“Pro Justice”: Campaigns Calling for Holding Perpetrators to Account

  • 2018/11/17
  • 4:15 pm
The Syrian Minister of Defense Ali Abdullah Ayyoub – Modified by the “Pro Justice” campaign “Facebook” page

The Syrian Minister of Defense Ali Abdullah Ayyoub – Modified by the “Pro Justice” campaign “Facebook” page

“At the [Pro Justice], we want to say that justice cannot die, and if it is repressed today, tomorrow it will explode. We want to make a priority of accountability at all the discussion tables addressing the Syrian affair.”

With these words, Wael Sawah, executive director of the “Pro Justice” organization, expressed the objectives of the campaigns launched on the organization’s website, the last of which was titled “No Legitimacy for Perpetrators,” conducted on last October 31.

“No Legitimacy for Perpetrators is a solidarity campaign to instill the truth that there would not be a real peace in Syria, or real reconciliation, without holding the key perpetrators, the reason for the destruction of the country and the violation of human rights, accountable,” Sawah told Enab Baladi.

The “Pro Justice” organization is preparing for further steps in the future, in cooperation with other organizations in the field of human rights, as to transfer this activity from the phase of solidarity and documentation to the phase of accountability.

Under the “No Legitimacy for Perpetrators” campaign, the “Pro Justice” organization addresses the Syrian regime’s personalities involved in committing human rights violations. It spreads information about these personalities and the violations they made, similar to what they did in the case of Major General Rafiq Shahadah, “who exploited his position to achieve personal interest, for he employed his son Mudar at the Syrian Ministry of Foreign Affairs and turned him into a diplomat to work for the Syrian Embassy in London, knowing that Mudar’s education does not exceed high school,” according to information reported on the organization’s website.

The list includes officers and officials involved in military operations and crimes during the war, such as Jamil Hassan, responsible for the violations committed by the “Air Force Intelligence” personnel, including killing under torture and forced disappearance, in addition to his responsibility for “the shelling that targeted the civilians and their forced displacement.”

The “No Legitimacy for Perpetrators” which followed the “Black List” campaign, was published for the last two weeks in Arabic and English, seeking to introduce more than 70 security and political personalities, involved in committing violations against the Syrian people, as to facilitate the way for bringing them into court and not to allow them an escape from punishment.

Sawah defined the “Pro Justice” organization as follows: “There are several respected Syrian organizations working in the filed of transitional justice and accountability. All these organizations are doing an excellent job in their sectors. Pro Justice is established to be an organization specialized in the cause of accountability because all the international and regional forces have abandoned the Syrian affair and are now looking for a political solution, which will definitely be at the disadvantage of the Syrian people. So, through the Pro Justice, we want to make a priority of the accountability issue at all discussion tables.”

The organization consists of several Syrian law specialists and politicians, and it had launched the “Black List” campaign early in October, seeking to shed the light on the “war criminals” in Syria through publishing separate investigations about each of these personalities, including biographies and the lists of international sanctions covering them.

Most notable of these personalities are Maher al-Assad, Ali Mamlouk, Mohammed Dib Zaitoun, Ali Abdullah Ayyoub, Fahd Jassem al-Freij, Abdel-Fatah Qudsiyeh, Jamil Hassan and other key figures of the Syrian regime.

Sawah believes that no one has the right to deem the Assad’s regime as innocent of the violations it committed against the Syrian people and that there are many ways to follow as to achieve this end. The goal, at the end, is not to give the perpetrators away to avoid punishment.

“To realize this, we will start a campaign with officials at the actor countries, including the U.S., to make sure that these perpetrators are not exempted from punishment,” he added.

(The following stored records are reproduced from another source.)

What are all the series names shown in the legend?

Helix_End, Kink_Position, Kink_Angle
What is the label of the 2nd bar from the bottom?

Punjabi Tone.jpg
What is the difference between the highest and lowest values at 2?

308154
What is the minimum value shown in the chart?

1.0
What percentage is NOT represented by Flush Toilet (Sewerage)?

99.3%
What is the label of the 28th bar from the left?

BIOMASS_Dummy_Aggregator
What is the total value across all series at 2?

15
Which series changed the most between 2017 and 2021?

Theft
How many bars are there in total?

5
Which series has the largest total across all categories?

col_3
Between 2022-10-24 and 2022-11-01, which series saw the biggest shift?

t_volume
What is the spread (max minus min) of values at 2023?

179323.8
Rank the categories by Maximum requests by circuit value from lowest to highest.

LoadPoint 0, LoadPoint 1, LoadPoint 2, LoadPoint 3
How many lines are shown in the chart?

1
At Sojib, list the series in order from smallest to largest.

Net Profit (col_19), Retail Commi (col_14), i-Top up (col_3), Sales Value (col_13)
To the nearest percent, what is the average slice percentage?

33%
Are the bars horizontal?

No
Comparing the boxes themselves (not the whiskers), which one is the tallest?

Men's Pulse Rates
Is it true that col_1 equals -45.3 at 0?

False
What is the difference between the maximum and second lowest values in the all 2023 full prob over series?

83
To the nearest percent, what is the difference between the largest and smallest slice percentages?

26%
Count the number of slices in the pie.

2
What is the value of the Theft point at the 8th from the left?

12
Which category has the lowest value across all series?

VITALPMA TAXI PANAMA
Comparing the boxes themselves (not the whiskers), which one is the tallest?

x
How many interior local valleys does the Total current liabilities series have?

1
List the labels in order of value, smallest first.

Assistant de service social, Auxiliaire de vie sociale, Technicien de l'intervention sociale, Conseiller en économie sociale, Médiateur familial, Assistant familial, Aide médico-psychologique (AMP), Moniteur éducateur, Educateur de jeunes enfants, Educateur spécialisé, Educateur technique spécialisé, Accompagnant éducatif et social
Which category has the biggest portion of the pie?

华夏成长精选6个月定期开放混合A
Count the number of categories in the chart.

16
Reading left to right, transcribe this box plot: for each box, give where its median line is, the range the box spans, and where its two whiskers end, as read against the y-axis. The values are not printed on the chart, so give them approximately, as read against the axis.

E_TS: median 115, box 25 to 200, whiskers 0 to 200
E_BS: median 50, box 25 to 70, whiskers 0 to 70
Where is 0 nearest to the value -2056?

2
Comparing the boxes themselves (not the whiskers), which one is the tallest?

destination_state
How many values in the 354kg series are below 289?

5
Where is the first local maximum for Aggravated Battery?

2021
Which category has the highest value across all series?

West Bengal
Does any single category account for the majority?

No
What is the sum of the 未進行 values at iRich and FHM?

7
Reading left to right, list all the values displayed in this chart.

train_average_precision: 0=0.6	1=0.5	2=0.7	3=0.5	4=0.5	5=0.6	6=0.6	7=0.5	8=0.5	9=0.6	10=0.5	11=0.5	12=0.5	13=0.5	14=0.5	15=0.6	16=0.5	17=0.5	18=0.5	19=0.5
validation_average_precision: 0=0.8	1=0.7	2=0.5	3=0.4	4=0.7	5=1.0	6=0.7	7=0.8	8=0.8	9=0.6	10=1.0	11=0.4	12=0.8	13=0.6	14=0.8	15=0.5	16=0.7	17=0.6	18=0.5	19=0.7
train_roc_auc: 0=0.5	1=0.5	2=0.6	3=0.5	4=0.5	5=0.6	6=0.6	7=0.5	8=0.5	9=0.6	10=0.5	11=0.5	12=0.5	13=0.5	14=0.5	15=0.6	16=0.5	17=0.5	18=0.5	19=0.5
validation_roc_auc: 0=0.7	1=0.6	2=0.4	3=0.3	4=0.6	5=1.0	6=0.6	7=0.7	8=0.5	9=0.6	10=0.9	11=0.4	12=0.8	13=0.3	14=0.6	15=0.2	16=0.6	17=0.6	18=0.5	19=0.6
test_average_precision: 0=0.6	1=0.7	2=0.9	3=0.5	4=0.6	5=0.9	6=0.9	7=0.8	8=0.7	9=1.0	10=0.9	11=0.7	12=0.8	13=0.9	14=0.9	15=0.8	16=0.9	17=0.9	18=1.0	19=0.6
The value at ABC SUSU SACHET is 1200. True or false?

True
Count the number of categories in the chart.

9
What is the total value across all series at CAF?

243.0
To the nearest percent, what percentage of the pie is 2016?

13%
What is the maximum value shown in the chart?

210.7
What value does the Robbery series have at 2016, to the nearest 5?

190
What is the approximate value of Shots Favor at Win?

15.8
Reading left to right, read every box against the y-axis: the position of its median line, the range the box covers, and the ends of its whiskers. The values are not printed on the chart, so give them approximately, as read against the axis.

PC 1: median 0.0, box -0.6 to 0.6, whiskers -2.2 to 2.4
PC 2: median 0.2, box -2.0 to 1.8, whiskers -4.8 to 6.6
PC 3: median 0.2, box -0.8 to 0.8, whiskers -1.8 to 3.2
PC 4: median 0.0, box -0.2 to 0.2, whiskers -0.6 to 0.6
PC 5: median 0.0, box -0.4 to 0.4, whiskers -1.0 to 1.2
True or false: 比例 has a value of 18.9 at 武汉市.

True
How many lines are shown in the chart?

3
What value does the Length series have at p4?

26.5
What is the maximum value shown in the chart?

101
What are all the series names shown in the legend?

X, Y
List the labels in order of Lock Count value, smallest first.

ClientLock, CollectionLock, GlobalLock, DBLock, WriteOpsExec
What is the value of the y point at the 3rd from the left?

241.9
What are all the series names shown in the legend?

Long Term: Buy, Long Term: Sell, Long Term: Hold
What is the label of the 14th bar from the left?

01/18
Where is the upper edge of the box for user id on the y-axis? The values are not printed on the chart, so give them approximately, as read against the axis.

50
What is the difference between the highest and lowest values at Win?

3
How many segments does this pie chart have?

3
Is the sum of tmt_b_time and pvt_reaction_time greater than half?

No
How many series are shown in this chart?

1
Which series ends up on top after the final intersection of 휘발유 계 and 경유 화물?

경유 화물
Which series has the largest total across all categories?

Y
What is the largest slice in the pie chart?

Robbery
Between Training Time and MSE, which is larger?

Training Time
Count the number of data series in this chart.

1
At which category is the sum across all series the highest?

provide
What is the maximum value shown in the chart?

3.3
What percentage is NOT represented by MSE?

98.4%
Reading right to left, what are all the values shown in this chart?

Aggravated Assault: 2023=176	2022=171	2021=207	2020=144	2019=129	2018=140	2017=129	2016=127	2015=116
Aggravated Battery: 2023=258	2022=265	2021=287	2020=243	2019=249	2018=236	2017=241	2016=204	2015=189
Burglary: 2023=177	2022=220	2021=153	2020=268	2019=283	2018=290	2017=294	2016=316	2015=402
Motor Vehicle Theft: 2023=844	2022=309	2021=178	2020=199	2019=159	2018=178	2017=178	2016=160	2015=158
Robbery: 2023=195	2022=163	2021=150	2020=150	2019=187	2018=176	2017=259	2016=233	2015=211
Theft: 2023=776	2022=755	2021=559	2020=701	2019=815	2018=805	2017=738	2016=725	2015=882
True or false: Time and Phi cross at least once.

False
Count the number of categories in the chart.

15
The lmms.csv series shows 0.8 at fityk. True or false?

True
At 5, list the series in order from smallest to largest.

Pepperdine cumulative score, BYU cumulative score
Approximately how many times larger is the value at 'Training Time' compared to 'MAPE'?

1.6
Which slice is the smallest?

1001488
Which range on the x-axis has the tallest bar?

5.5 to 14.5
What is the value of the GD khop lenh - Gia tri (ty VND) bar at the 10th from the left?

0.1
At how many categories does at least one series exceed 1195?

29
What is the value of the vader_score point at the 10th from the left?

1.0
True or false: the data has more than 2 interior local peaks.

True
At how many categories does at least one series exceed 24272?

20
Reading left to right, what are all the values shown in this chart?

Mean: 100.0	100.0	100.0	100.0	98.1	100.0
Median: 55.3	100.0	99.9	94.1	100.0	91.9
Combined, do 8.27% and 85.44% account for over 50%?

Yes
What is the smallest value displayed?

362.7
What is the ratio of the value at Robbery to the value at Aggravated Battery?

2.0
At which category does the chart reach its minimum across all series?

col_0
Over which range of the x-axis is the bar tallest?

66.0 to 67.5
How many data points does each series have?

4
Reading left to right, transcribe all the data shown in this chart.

Several human rights organizations are making massive efforts as to hold the key figures of the Syrian regime accountable for the violations they committed against the Syrian people, the last of these was the international arrest warrant that was issued on November 5 by the French prosecutors for the Head of the National Security Office Ali Mamlouk, the Head of the Air Force Intelligence security branch Jamil Hassan and Abdel Salam Mahmoud, an Air Force Intelligence officer. The warrant was issued against the background of the “Caesar” photographs, leaked by a dissentient militant, who was assigned to photograph the bodies of detainees who died under torture at the Military Hospital.

This is in addition to another international arrest warrant naming Jamil Hassan, which the German state prosecutor issued in June 2017, under the suits filed to him, in cooperation with the European Center for Constitutional and Human Rights (ECCHR) and the Syrian Center for Media and Freedom of Expression.